**WORK TASK:**
The task calls for the lines below from the line with "neck: (721, 1117)" to the line with "left front paw: (178, 391)", both ends included, copied exactly, without any pictures.

**INFORMATION:**
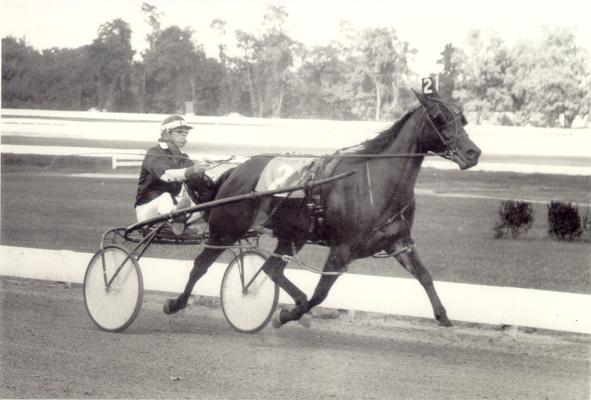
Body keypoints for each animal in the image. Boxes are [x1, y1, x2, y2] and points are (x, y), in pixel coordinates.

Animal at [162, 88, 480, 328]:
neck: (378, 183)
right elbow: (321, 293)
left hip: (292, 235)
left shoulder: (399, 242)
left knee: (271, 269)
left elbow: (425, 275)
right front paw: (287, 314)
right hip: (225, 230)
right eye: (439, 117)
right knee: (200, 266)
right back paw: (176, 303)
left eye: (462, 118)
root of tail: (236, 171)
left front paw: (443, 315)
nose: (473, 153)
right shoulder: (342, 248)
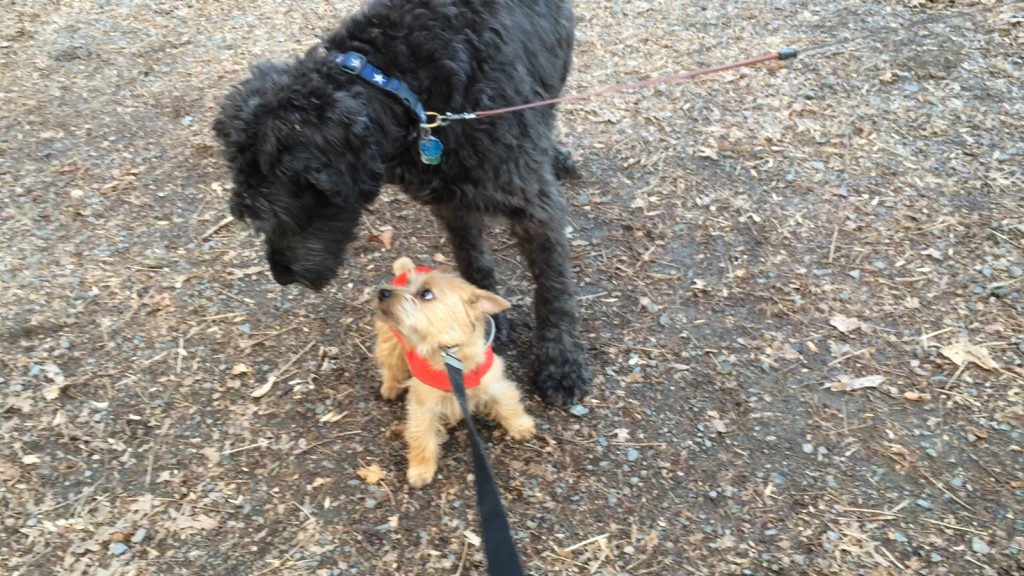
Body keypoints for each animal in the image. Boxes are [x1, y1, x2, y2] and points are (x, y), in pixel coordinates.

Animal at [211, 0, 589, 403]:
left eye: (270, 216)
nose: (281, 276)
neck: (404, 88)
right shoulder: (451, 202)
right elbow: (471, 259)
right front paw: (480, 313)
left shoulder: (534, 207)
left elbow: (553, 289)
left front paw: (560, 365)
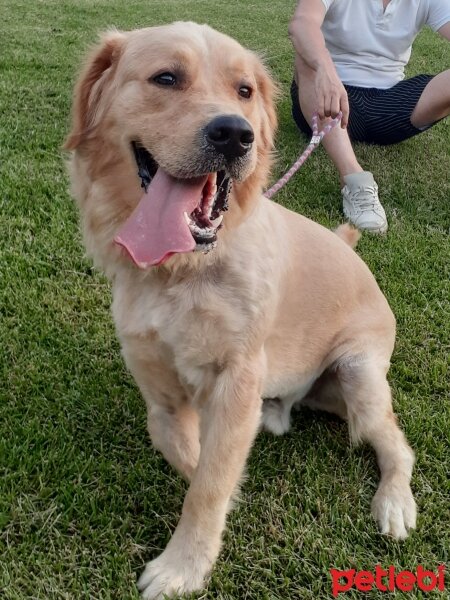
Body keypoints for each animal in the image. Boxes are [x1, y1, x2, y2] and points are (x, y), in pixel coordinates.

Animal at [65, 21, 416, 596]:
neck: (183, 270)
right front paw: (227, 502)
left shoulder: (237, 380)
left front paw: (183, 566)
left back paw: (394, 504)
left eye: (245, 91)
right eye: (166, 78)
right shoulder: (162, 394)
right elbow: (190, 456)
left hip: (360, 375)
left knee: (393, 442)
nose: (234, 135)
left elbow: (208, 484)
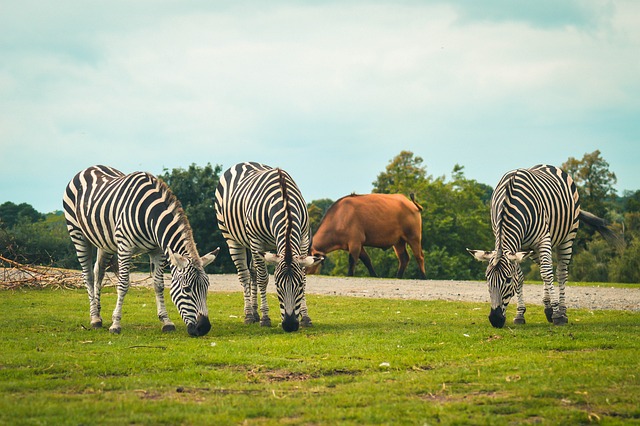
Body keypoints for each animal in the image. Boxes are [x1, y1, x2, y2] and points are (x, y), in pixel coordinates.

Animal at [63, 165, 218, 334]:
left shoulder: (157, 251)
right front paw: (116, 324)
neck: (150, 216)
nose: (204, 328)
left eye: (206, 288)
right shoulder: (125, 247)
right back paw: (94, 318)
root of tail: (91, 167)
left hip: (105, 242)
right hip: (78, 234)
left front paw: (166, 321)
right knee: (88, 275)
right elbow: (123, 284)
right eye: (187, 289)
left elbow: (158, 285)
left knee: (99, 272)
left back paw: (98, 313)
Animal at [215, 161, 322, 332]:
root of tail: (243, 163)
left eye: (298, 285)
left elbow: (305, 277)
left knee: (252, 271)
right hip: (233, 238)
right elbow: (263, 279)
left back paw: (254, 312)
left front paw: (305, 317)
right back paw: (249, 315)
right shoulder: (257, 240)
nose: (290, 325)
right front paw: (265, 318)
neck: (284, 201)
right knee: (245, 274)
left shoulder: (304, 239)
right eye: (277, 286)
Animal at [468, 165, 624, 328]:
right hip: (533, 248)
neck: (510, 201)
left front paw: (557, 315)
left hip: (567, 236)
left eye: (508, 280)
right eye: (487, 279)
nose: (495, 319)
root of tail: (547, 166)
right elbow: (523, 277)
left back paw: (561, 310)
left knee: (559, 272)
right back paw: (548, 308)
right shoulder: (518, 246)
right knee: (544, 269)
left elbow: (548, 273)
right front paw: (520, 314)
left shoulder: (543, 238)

--

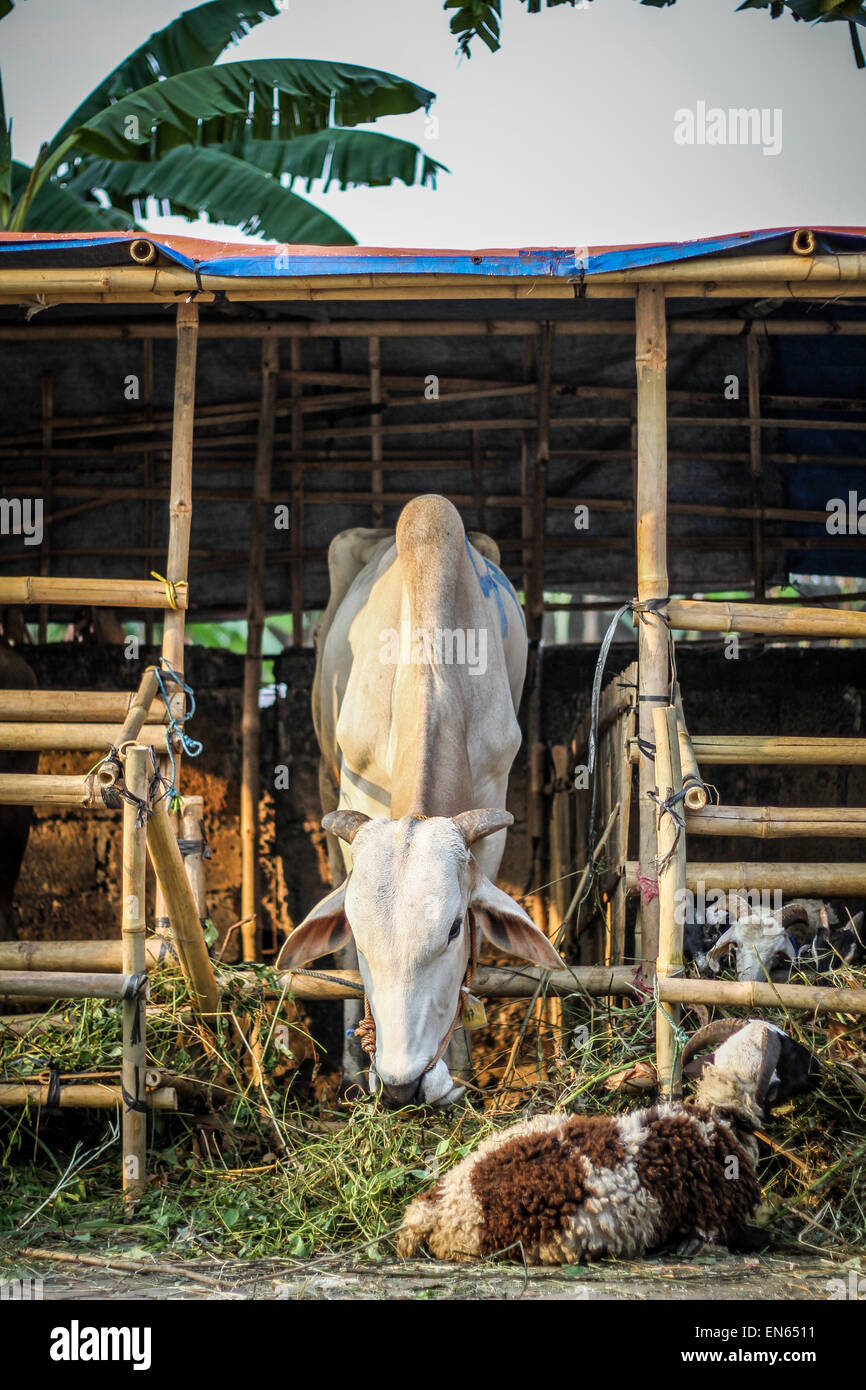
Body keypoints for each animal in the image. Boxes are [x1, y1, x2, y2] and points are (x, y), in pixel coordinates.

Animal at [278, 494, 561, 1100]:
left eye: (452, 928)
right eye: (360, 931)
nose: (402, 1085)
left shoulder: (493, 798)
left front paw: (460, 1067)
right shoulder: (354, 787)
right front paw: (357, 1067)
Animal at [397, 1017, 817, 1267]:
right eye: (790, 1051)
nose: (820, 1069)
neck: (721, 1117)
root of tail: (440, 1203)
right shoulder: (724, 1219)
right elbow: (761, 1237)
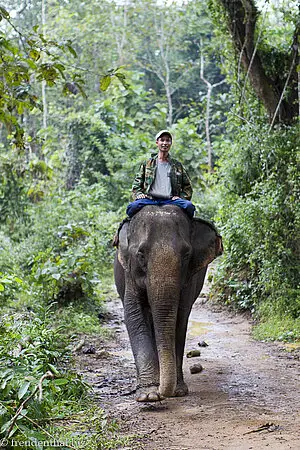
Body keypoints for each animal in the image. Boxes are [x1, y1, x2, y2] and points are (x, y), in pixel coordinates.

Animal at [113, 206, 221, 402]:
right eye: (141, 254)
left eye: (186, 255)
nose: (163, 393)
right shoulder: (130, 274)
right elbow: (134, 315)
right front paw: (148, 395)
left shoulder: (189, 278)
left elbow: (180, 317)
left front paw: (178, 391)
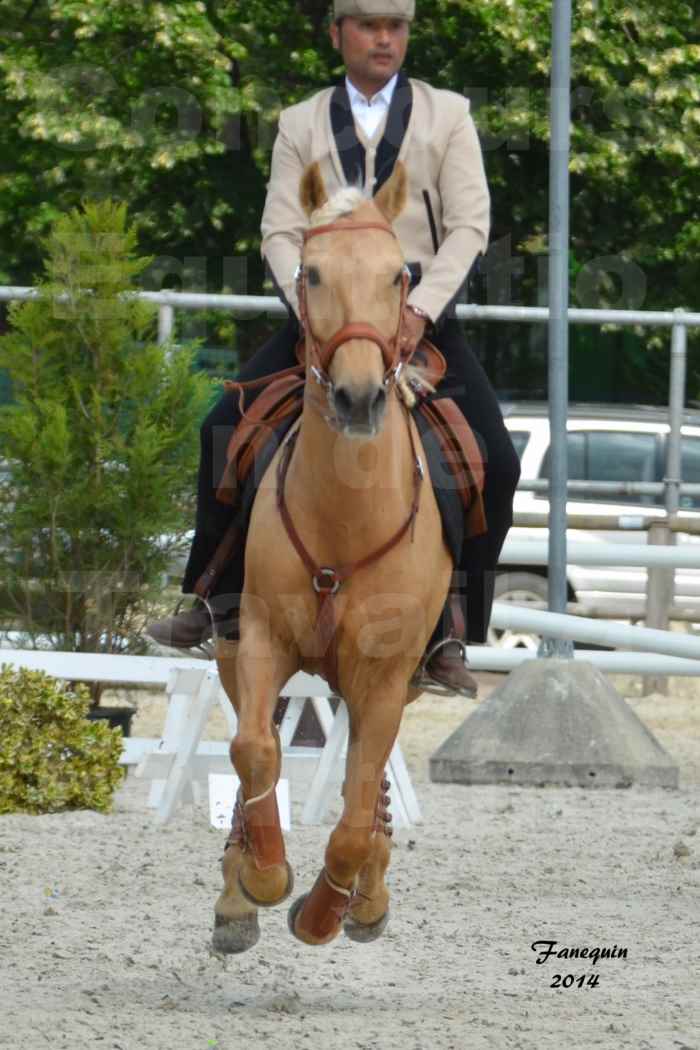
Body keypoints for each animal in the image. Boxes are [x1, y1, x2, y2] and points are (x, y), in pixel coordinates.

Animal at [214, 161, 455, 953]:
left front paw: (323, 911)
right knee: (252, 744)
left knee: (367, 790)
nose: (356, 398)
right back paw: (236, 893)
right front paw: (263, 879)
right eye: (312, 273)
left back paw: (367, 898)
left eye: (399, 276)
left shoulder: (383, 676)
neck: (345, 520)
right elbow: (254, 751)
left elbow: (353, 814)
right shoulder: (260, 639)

...

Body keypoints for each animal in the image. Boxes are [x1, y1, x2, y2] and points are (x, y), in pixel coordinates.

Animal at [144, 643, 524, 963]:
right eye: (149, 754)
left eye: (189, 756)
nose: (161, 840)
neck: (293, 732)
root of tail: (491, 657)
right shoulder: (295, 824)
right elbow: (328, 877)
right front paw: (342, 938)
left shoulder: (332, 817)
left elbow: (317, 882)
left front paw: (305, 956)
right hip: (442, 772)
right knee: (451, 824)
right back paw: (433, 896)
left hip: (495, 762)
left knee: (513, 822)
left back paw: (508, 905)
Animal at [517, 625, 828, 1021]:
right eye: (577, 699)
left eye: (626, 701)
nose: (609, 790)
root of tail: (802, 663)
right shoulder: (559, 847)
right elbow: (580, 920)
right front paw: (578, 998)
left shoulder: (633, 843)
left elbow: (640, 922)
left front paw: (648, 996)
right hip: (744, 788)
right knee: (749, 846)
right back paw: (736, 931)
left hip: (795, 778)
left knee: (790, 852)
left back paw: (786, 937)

**EXPECTED ANSWER:**
neck: (721, 1117)
root of tail: (440, 1203)
right shoulder: (724, 1219)
right elbow: (761, 1237)
Body keypoints for each animal in the image. Boxes are [x1, y1, x2, y2] and points are (x, y), in pixel coordinates.

Animal at [113, 206, 221, 402]:
right eye: (141, 254)
left eye: (186, 255)
nose: (163, 393)
right shoulder: (130, 274)
right elbow: (134, 315)
right front paw: (148, 395)
left shoulder: (189, 278)
left elbow: (180, 317)
left front paw: (178, 391)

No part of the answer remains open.